• [Task instructions]
Look through the records below and collect all lines that hold the string "holding".

• [Working data]
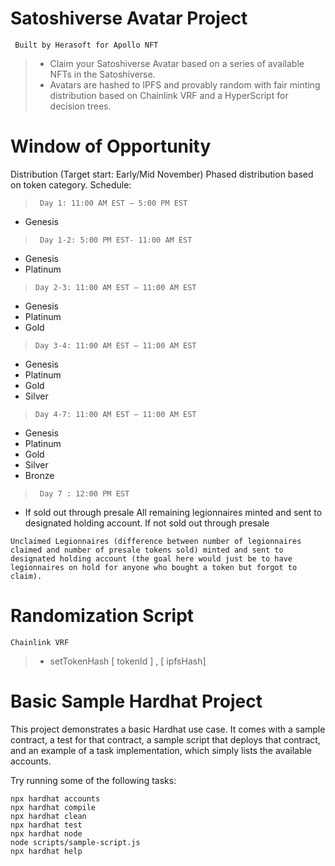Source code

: # Satoshiverse Avatar Project
` Built by Herasoft for Apollo NFT` 
> - Claim your Satoshiverse Avatar based on a series of available NFTs in the Satoshiverse. 
> - Avatars are hashed to IPFS and provably random with fair minting distribution based on Chainlink VRF and a HyperScript for decision trees. 


# Window of Opportunity 
Distribution (Target start: Early/Mid November)
Phased distribution based on token category.
Schedule:
> ` Day 1: 11:00 AM EST – 5:00 PM EST`
- Genesis
> ` Day 1-2: 5:00 PM EST- 11:00 AM EST`
- Genesis
- Platinum
> ` Day 2-3: 11:00 AM EST – 11:00 AM EST `
- Genesis
- Platinum
- Gold
> `Day 3-4: 11:00 AM EST – 11:00 AM EST `
- Genesis
- Platinum
- Gold
- Silver
> `Day 4-7: 11:00 AM EST – 11:00 AM EST `
- Genesis
- Platinum
- Gold
- Silver
- Bronze
> ` Day 7 : 12:00 PM EST`
- If sold out through presale
All remaining legionnaires minted and sent to designated holding account.
If not sold out through presale

`Unclaimed Legionnaires (difference between number of legionnaires claimed and number of presale tokens sold) minted and sent to designated holding account (the goal here would just be to have legionnaires on hold for anyone who bought a token but forgot to claim).`


# Randomization Script 
` Chainlink VRF `
> - setTokenHash [ tokenId ] , [ ipfsHash]


# Basic Sample Hardhat Project

This project demonstrates a basic Hardhat use case. It comes with a sample contract, a test for that contract, a sample script that deploys that contract, and an example of a task implementation, which simply lists the available accounts.

Try running some of the following tasks:

```shell
npx hardhat accounts
npx hardhat compile
npx hardhat clean
npx hardhat test
npx hardhat node
node scripts/sample-script.js
npx hardhat help
```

• [Result of this exercise]
All remaining legionnaires minted and sent to designated holding account.
`Unclaimed Legionnaires (difference between number of legionnaires claimed and number of presale tokens sold) minted and sent to designated holding account (the goal here would just be to have legionnaires on hold for anyone who bought a token but forgot to claim).`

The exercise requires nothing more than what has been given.